No entanto em pleno sec. 21 a educação em Arte agoniza. Apesar de documentos oficiais, PCNs, LDBs, propostas e discursos de órgãos gestores, a valorização da arte fica só no campo da imaginação e de discursos belos e bem elaborados. Na rede pública não há nenhuma preocupação com a prática em Artes, o tempo de aula é curto, faltam recursos, material didático (livros não contemplam a autonomia e individualidade de cada linguagem) e o acesso aos bens culturais também é limitado.
A Constituição da República Federativa do Brasil de 1988 resguarda o direito a educação e expressão artísticas:
Artigo 206. O ensino será ministrado com base nos seguintes princípios:
[…]
II – liberdade de aprender, ensinar, pesquisar e divulgar o pensamento, a arte e o saber;
Artigo 208. O dever do Estado com a educação será efetivado mediante a garantia de:
[…]
Inciso V – acesso aos níveis mais elevados do ensino, da pesquisa e da criação artística, segundo a capacidade de cada um.
O Homem deixou as cavernas para ver e transformar seu meio, seu mundo. Deixou nas paredes sua marca, em sangue muitas vezes.

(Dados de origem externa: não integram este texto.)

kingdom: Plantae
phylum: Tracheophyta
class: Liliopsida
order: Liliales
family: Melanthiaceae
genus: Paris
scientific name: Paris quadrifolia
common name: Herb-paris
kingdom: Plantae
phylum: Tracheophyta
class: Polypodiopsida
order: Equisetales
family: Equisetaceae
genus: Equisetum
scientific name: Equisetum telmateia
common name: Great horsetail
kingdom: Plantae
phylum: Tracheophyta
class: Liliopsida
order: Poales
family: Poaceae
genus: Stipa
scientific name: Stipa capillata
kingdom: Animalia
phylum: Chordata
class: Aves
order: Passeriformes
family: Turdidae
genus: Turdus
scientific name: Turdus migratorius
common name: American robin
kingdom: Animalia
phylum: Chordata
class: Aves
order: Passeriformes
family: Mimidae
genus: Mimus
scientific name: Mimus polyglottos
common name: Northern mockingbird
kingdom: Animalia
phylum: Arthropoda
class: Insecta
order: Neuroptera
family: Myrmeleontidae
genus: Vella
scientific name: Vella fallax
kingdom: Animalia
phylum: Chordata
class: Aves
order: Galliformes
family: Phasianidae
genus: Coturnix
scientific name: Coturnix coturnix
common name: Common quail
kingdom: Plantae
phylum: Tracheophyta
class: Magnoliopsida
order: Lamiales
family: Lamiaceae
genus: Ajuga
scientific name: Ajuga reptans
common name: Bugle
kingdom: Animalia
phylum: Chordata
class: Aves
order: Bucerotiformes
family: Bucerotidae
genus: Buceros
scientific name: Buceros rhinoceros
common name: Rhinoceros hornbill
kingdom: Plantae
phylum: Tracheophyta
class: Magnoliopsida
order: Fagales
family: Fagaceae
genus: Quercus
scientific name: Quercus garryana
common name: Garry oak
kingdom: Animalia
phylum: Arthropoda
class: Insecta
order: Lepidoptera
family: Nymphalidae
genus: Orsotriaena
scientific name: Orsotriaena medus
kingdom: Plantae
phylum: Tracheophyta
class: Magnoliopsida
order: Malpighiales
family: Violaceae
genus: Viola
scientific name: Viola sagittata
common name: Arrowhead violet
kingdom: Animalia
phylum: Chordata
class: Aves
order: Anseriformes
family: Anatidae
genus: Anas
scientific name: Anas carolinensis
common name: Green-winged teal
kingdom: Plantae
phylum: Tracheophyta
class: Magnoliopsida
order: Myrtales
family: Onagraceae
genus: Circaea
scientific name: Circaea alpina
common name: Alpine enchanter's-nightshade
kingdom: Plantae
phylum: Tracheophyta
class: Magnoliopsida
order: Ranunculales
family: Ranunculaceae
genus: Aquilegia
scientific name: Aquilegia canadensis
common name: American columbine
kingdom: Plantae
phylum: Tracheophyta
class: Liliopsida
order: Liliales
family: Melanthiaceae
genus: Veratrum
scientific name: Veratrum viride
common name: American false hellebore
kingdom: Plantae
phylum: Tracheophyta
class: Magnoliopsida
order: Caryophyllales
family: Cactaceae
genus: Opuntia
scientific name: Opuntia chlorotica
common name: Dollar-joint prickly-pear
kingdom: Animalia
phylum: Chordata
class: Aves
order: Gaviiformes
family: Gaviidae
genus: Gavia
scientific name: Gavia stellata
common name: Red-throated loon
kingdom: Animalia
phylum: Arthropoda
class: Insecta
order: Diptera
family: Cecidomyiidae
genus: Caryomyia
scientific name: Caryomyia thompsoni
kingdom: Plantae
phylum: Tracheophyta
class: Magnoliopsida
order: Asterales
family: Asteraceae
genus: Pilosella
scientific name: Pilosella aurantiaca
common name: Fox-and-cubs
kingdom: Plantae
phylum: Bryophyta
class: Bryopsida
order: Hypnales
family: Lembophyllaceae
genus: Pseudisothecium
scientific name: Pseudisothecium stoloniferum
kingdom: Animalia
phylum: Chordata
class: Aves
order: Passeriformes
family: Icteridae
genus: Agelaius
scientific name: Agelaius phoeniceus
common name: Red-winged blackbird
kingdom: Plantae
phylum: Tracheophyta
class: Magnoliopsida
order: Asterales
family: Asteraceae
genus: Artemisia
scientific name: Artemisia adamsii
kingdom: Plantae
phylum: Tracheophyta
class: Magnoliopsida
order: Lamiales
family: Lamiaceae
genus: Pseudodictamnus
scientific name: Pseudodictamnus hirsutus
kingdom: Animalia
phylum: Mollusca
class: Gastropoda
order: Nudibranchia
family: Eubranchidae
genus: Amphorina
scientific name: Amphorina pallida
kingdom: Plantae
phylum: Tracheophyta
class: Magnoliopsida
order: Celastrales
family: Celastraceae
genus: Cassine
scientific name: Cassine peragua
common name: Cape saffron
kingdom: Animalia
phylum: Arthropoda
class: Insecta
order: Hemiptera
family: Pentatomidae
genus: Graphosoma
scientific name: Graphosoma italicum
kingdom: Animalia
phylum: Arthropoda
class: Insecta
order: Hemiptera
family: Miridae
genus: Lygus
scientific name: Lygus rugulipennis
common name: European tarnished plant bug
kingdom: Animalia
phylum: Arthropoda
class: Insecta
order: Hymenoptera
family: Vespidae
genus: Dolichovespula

Esperamos que o Seeduc não leve o ensino das Artes de novo ao fundo das cavernas, tirando dos nossos filhos e filhas, alunos e alunas a possibilidade de ver a Luz e não viver nas trevas. A gestão da Rede pública não debate, consulta, conversa, ela impõe sem ao menos prever consequências de seus atos. A disciplina Artes somente no terceiro ano, significa mais professores sobrando, pois a quantidade de turmas no terceiro ano é menor que no segundo ano, é um retrocesso. Nossos alunos tem direito ao ensino de Artes como uma disciplina obrigatória no currículo das escolas em todos os anos (séries) de ensino fundamental e médio no Brasil.
Durante o ato, a categoria também reivindicou que as negociações com o governo avancem – alguns pontos importantes, como o 1/3 de planejamento, o pagamento do enquadramento por formação e a pauta salarial não avançaram até o momento.